(Source material begins)

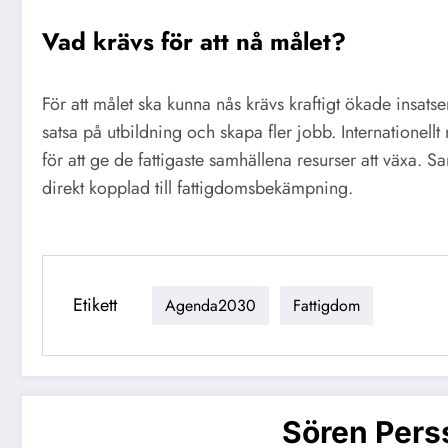
Vad krävs för att nå målet?
För att målet ska kunna nås krävs kraftigt ökade insat
satsa på utbildning och skapa fler jobb. Internationellt
för att ge de fattigaste samhällena resurser att växa. 
direkt kopplad till fattigdomsbekämpning.
Etikett
Agenda2030
Fattigdom
Sören Pers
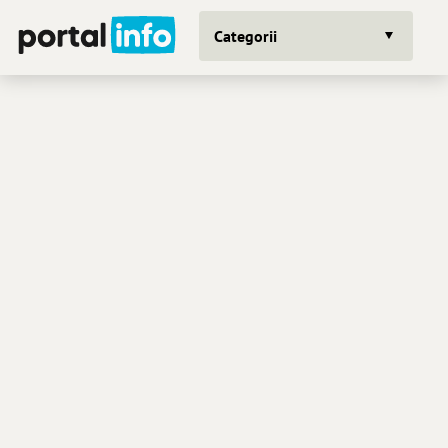
Categorii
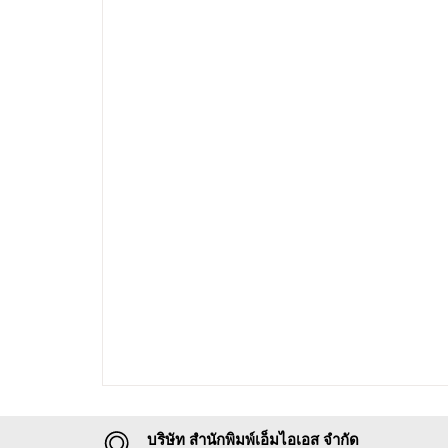
บริษัท สำนักพิมพ์เอ็มไอเอส จำกัด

(Source material ends)

— About this exercise —
Reproduce the text of every entry above line for line, without any changes, and leave the pictures out.

— Task output —
Vad krävs för att nå målet?
För att målet ska kunna nås krävs kraftigt ökade insat
satsa på utbildning och skapa fler jobb. Internationellt
för att ge de fattigaste samhällena resurser att växa. 
direkt kopplad till fattigdomsbekämpning.
Etikett
Agenda2030
Fattigdom
Sören Pers
Categorii
บริษัท สำนักพิมพ์เอ็มไอเอส จำกัด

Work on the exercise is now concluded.